Though optimism is a hit and miss thing, for me, I’d choose to expect that the bell signals the delivery of a package. I’d try to remember if I’m expecting any new books, and would cynically remind myself, Well, we know it’s probably not Edgwyn Pony. I have completely lost track of how long I’ve been waiting for my custom Edgwyn-inspired My Little Pony doll. Part of me fully believes it will not arrive before Christ’s return.
I’d hustle down the stairs – not in any especial hurry, just rarely one to walk up or down our front stairs when I can bound multiple steps at a time and swing wildly around the corner landing instead. Upon reaching the foyer, I could vaguely see someone’s head through the lace curtain over the door’s window. Rats. I was hoping the delivery guy could just leave the package on the porch so I wouldn’t have to talk to anyone. On the bright side, what little I can see of the guy looks like he’s got cute potential. A little like Will Scarlet, in fact.
This is the part where my hopes would go into overdrive. Not about the delivery guy being Will Scarlet. Even I know better than to expect that kind of miracle.
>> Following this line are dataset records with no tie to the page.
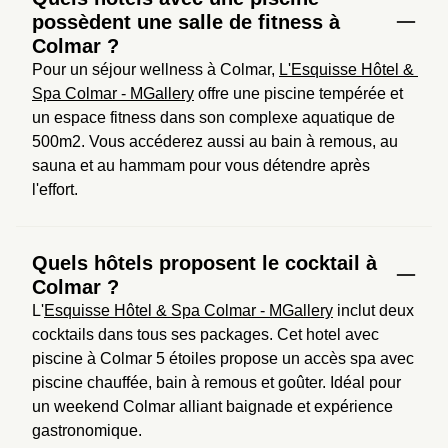
possèdent une salle de fitness à
Colmar ?
Pour un séjour wellness à Colmar, 
L'Esquisse Hôtel & 
Spa Colmar - MGallery
 offre une piscine tempérée et 
un espace fitness dans son complexe aquatique de 
500m2. Vous accéderez aussi au bain à remous, au 
sauna et au hammam pour vous détendre après 
l'effort.
Quels hôtels proposent le cocktail à
Colmar ?
L'
Esquisse Hôtel & Spa Colmar - MGallery
 inclut deux 
cocktails dans tous ses packages. Cet hotel avec 
piscine à Colmar 5 étoiles propose un accès spa avec 
piscine chauffée, bain à remous et goûter. Idéal pour 
un weekend Colmar alliant baignade et expérience 
gastronomique.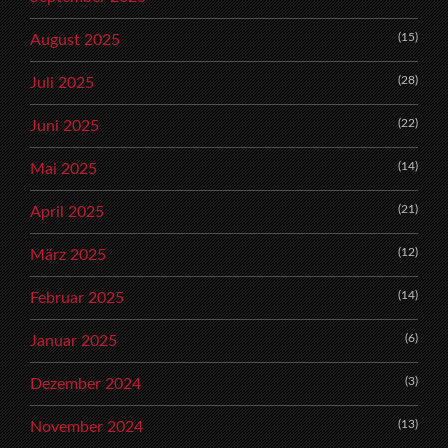
(15)
August 2025
(28)
Juli 2025
(22)
Juni 2025
(14)
Mai 2025
(21)
April 2025
(12)
März 2025
(14)
Februar 2025
(6)
Januar 2025
(3)
Dezember 2024
(13)
November 2024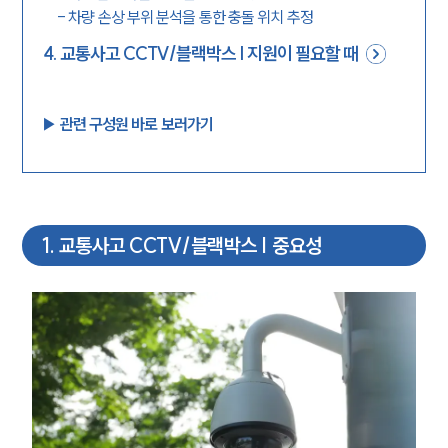
-
차량 손상 부위 분석을 통한 충돌 위치 추정
4
.
교통사고 CCTV/블랙박스 | 지원이 필요할 때
▶︎ 관련 구성원 바로 보러가기
1
.
교통사고 CCTV/블랙박스 | 중요성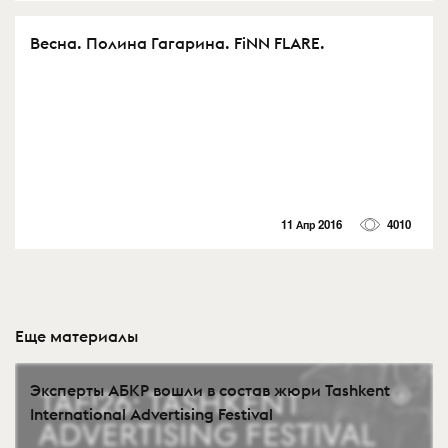
Весна. Полина Гагарина. FiNN FLARE.
11 Апр 2016
4010
Еще материалы
Эксперты АБКР вошли в состав жюри Tashkent
International Advertising Festival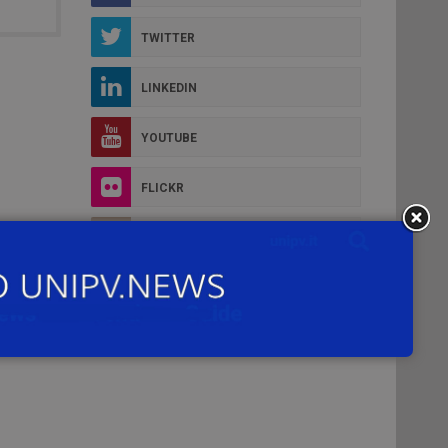
TWITTER
LINKEDIN
YOUTUBE
FLICKR
INSTAGRAM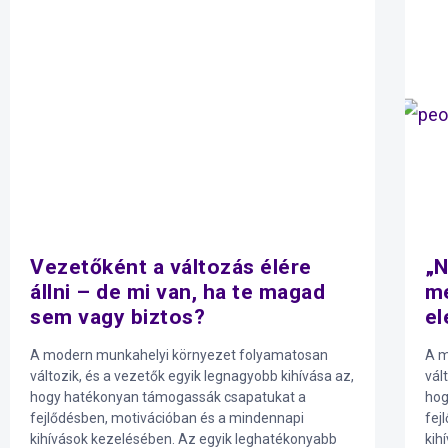
Vezetőként a változás élére
„N
állni – de mi van, ha te magad
me
sem vagy biztos?
el
A modern munkahelyi környezet folyamatosan
A m
változik, és a vezetők egyik legnagyobb kihívása az,
vál
hogy hatékonyan támogassák csapatukat a
hog
fejlődésben, motivációban és a mindennapi
fej
kihívások kezelésében. Az egyik leghatékonyabb
kih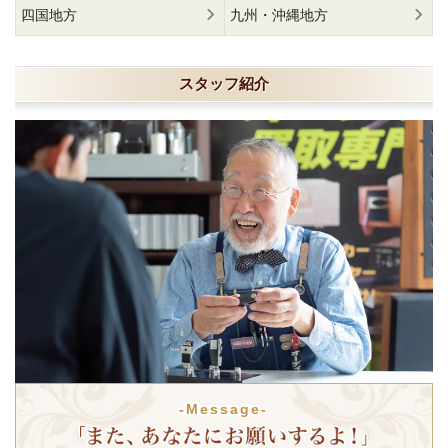
四国地方
九州・沖縄地方
スタッフ紹介
-Message-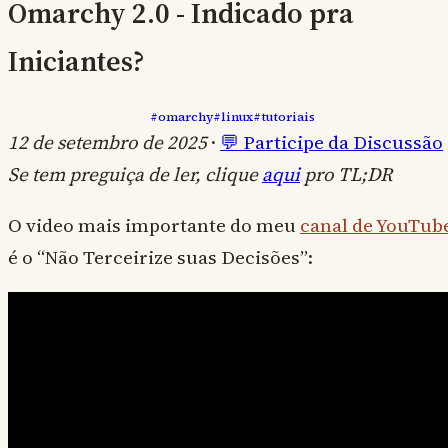
Omarchy 2.0 - Indicado pra
Iniciantes?
#omarchy
#linux
#tutoriais
12 de setembro de 2025
·
💬 Participe da Discussão
Se tem preguiça de ler, clique
aqui
pro TL;DR
O video mais importante do meu
canal de YouTub
é o “Não Terceirize suas Decisões”: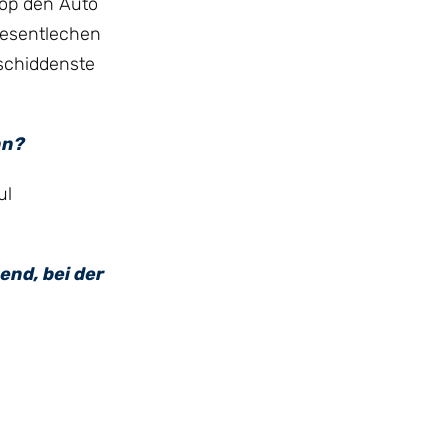
 op den Auto
wesentlechen
rschiddenste
nn?
ul
end, bei der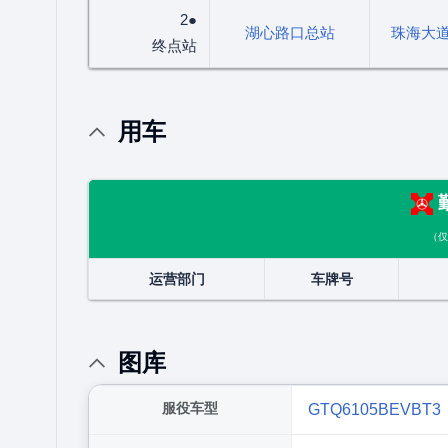
2●
湖心路口总站
珠海大
终点站
用车
（仅
运营部门
车牌号
图库
服役车型
GTQ6105BEVBT3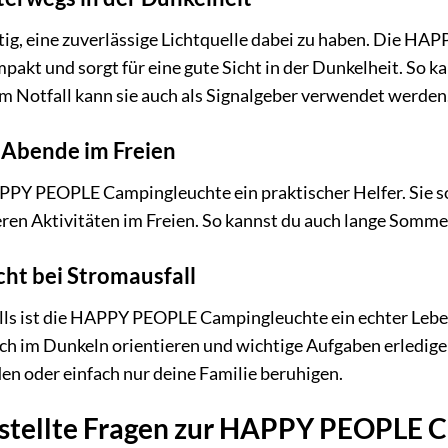
ig, eine zuverlässige Lichtquelle dabei zu haben. Die HA
kompakt und sorgt für eine gute Sicht in der Dunkelheit. S
 Im Notfall kann sie auch als Signalgeber verwendet werden
 Abende im Freien
PPY PEOPLE Campingleuchte ein praktischer Helfer. Sie so
eren Aktivitäten im Freien. So kannst du auch lange Som
cht bei Stromausfall
lls ist die HAPPY PEOPLE Campingleuchte ein echter Lebensr
ch im Dunkeln orientieren und wichtige Aufgaben erledige
en oder einfach nur deine Familie beruhigen.
estellte Fragen zur HAPPY PEOPLE 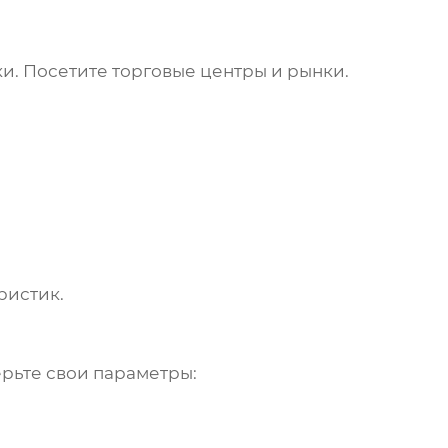
ки
. Посетите торговые центры и рынки.
ристик.
рьте свои параметры: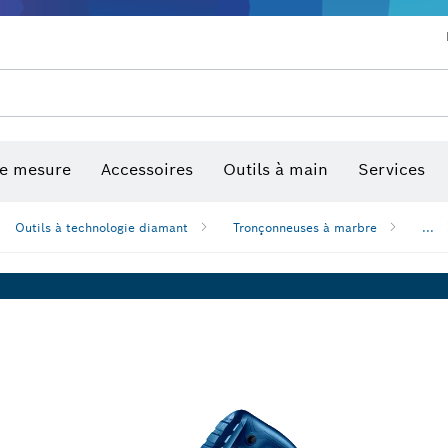
Lames de scie et scies trépans
Forage diamant, coupe et meula
Embouts de vissage et douilles
de mesure
Accessoires
Outils à main
Services
Mesureurs d’angle et niveaux é
Détecteurs multi-matériaux
Outils à technologie diamant
Tronçonneuses à marbre
...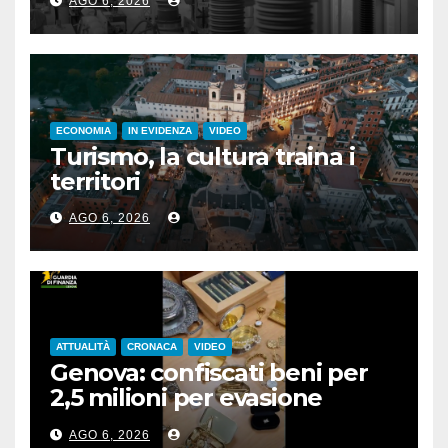
AGO 6, 2026
ECONOMIA
IN EVIDENZA
VIDEO
Turismo, la cultura traina i
territori
AGO 6, 2026
ATTUALITÀ
CRONACA
VIDEO
Genova: confiscati beni per
2,5 milioni per evasione
fiscale
AGO 6, 2026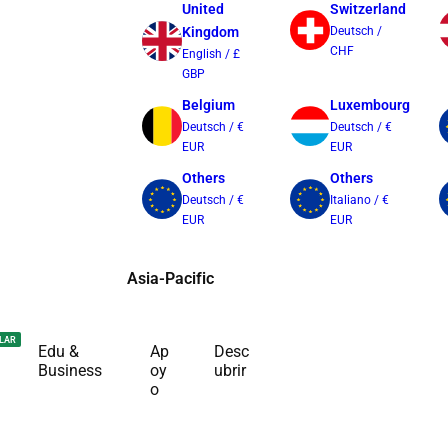
United
Switzerland
Kingdom
Deutsch /
CHF
English / £
GBP
Belgium
Luxembourg
Deutsch / €
Deutsch / €
EUR
EUR
Others
Others
Deutsch / €
Italiano / €
EUR
EUR
Asia-Pacific
Australia
Japan
LAR
Edu &
Ap
Desc
English / $
日本語 / ¥ JPY
Business
oy
ubrir
AUD
o
Other Regions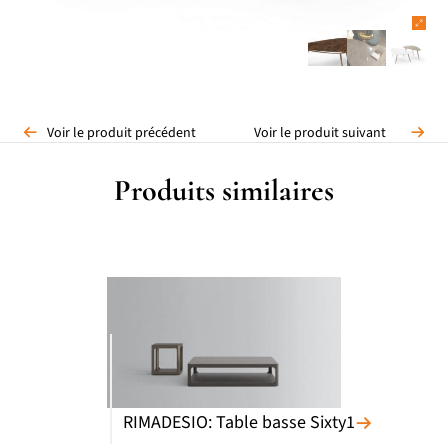
Voir le produit précédent
Voir le produit suivant
Produits similaires
RIMADESIO: Table basse Sixty1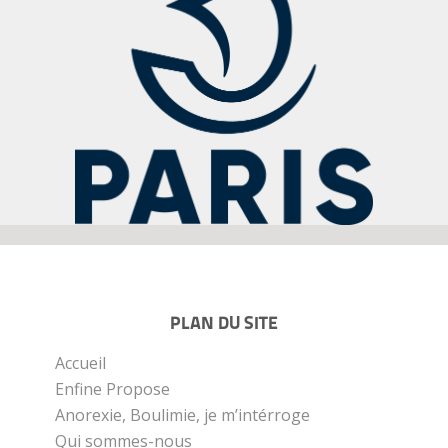
PLAN DU SITE
Accueil
Enfine Propose
Anorexie, Boulimie, je m’intérroge
Qui sommes-nous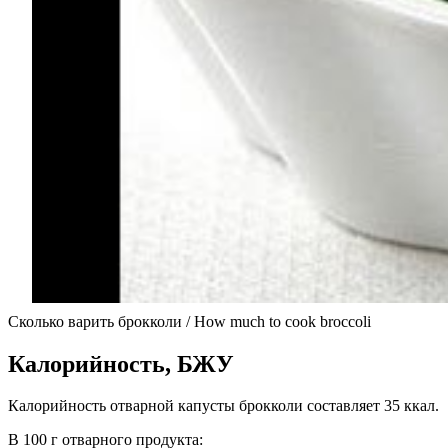
Сколько варить брокколи / How much to cook broccoli
Калорийность, БЖУ
Калорийность отварной капусты брокколи составляет 35 ккал.
В 100 г отварного продукта: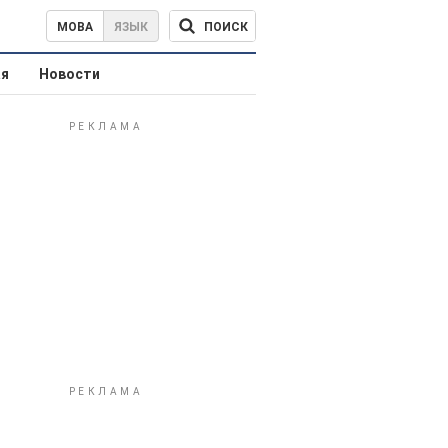
ПОИСК
МОВА
ЯЗЫК
ая
Новости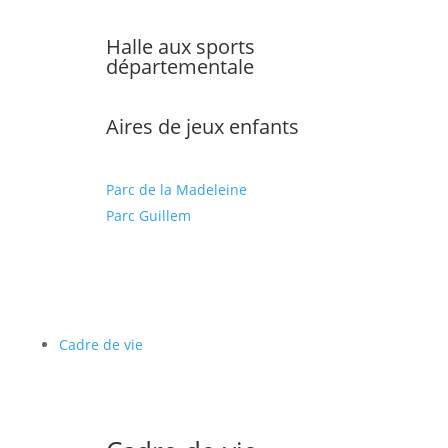
Halle aux sports
départementale
Aires de jeux enfants
Parc de la Madeleine
Parc Guillem
Cadre de vie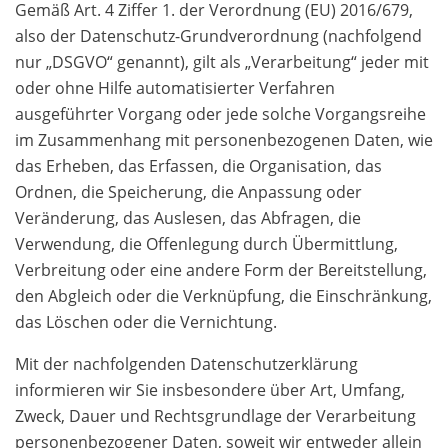
Gemäß Art. 4 Ziffer 1. der Verordnung (EU) 2016/679,
also der Datenschutz-Grundverordnung (nachfolgend
nur „DSGVO“ genannt), gilt als „Verarbeitung“ jeder mit
oder ohne Hilfe automatisierter Verfahren
ausgeführter Vorgang oder jede solche Vorgangsreihe
im Zusammenhang mit personenbezogenen Daten, wie
das Erheben, das Erfassen, die Organisation, das
Ordnen, die Speicherung, die Anpassung oder
Veränderung, das Auslesen, das Abfragen, die
Verwendung, die Offenlegung durch Übermittlung,
Verbreitung oder eine andere Form der Bereitstellung,
den Abgleich oder die Verknüpfung, die Einschränkung,
das Löschen oder die Vernichtung.
Mit der nachfolgenden Datenschutzerklärung
informieren wir Sie insbesondere über Art, Umfang,
Zweck, Dauer und Rechtsgrundlage der Verarbeitung
personenbezogener Daten, soweit wir entweder allein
The kind of miracle I’d expect is that this cute delivery guy and I would somehow hit it off while I’m accepting my package – y’know, I think he’s cute, he thinks I’m cute, he’s got a sexy voice (with, dare I dream, a British accent?) – and we’d exchange e-mail addresses and start up a correspondence, and after a couple months, we’d get together in person to, I dunno, catch a movie, grab some lunch (or, dare I dream, browse a bookstore?), and the next thing you know, he’s my best-ever boyfriend, all Facebook-official, and everyone’s so happy for us, and we’re finna elope to England.
Yeah, that’s where my brain goes every time I glimpse a remotely attractive man.
So I’d wrestle with the front door’s lock for an embarrassing fraction of a minute, finally get the door open, and… wow, this guy really looks like Will Scarlet. Same coppery curls, same bright blue eyes, dat smile, wearing copious amounts of red… It’s just uncanny.
“Hi,” I’d greet him, trying to not sound like a dork, ‘cause this could be it, folks. Today, e-mail; tomorrow, England.
“Hey, Danielle,” he’d say. And that would be weird on all the levels, because one, he thinks we’re on a first-name basis, and two, his voice sounds weirdly like I’d imagine Will Scarlet’s would if he didn’t have to go through the voice scrambler of his author’s throat.
I would say “hello”, this time slow and confused.
“Don’t ‘hehhh-lo?’ me, girl. It’s me! Will Scarlet! I’m totally here! Surprise!”
Cue all the previously listed symptoms of shock and the Will-instigated hug. Holy wow, he smells great.
He’d hold up a small cardboard box. “Brought your package,” he says.
“What package?” I’d ask, still dazed and giddy.
He’d say, like it was obvious, “Edgwyn Pony, of course. It’s a day of flying pigs, up in here.”